Tuesday, May 1, 2012

Countryside and "Lazy" Thoughts about Employability

I just spent a wonderful day in the countryside, at a good-bye party for a good friend. Throughout the years that I have known my friend, I have met several of her friends at various get-togethers. I have seen people have a first child, and a second, during this time - and have memories of our children meeting at parties as babies, later on as toddlers, and now as pre-school children.

What saddens me nearly as much as loosing close contact with a friend with these good-byes (this is the second within a month) is that I will not see their children, or their friends' children grow up at a pace where you recognize the child and know their quirks.

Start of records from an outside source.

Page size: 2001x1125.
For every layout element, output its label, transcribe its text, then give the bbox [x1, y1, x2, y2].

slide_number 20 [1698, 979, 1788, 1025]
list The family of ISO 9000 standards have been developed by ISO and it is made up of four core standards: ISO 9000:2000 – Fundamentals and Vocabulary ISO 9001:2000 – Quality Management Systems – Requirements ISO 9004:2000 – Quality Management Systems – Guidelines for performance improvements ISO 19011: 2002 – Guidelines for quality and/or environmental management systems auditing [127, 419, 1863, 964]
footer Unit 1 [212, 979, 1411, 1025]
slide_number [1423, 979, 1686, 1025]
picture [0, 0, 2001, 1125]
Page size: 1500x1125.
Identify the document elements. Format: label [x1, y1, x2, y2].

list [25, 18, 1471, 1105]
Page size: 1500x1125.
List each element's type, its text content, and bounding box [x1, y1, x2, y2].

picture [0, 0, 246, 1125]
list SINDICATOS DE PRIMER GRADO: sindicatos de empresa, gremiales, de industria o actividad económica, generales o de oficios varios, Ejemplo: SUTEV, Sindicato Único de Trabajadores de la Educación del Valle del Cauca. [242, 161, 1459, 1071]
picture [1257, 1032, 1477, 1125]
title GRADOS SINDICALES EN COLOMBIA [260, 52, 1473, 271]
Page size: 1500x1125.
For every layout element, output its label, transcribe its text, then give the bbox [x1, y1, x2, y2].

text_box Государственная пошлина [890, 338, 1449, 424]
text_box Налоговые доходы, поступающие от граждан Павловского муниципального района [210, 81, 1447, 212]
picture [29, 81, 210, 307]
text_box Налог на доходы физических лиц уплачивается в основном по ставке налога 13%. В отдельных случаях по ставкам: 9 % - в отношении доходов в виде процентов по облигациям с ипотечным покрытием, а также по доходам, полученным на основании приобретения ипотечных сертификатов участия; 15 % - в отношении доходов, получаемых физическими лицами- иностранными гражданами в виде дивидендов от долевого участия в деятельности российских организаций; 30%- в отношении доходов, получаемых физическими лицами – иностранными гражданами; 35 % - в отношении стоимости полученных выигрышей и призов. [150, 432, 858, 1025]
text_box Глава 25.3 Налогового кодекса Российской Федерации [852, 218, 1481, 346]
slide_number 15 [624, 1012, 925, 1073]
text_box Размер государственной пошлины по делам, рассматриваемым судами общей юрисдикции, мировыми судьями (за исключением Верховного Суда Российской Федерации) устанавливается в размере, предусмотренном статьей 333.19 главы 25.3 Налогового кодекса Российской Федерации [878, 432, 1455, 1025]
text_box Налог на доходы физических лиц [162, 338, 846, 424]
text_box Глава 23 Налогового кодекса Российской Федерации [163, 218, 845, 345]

 I heard from two of these friends' friends the same old story: difficult to find decent and decently paid child-compatible work, and double the more so as a foreigner (the respective countries of residence were Germany and France).

 Independent of these stories, I was last night wondering whether motherhood makes one lazy - at least me. I feel like I run a marathon, every day. Yet on the other hand I realize I have started using this "exhaustion" as a convinient excuse not to start looking for a new project after my last one finished. I can think of several reasons for this. First, I have never really taken it very easy before. Even after kids one and two. Maybe I really am a bit exhausted. Second, I have had interesting jobs, but have - with all pregnancies, maternity leaves and other reasons - never tried or succeeded in climbing the career ladder (in terms of hierarchy). I keep wondering whether it is worth the stress to return to field zero again. Third, as mentioned in my last post: the German tax system punishes me financially (a 60 percent tax on part-time income is a punishment in my view) if I go to work at a German institution (hence one big motivation to work at tax-exempt international organizations as a married woman). Finally, it is difficult to know in advance whether an employer will be flexible with my situation: a husband who travels a lot, and three kids who, although miraculously never really ill so far, still require check-ups, have random days off due to teacher training, have long holidays, and may of course fall ill at any point in time.

 I dont think it is pessimistic to think that employers will not have serious doubts about my situation. I think it is realistic, and as long as our worklife is still organized the way it is these days, it may mean that I need to do some serious thinking about what my chances are in the labour market. At least while I refuse to put my children into 12-hour care each day, have a babysitter cover possible travels or evening meetings, and not be able to sit by their bedside when they have fever and feel miserable. I know women who do this, and they are far in their careers - and have small children. But I want the luxury of seeing my kids every day, and not just on weekends. And I want to be able to be there when they need me.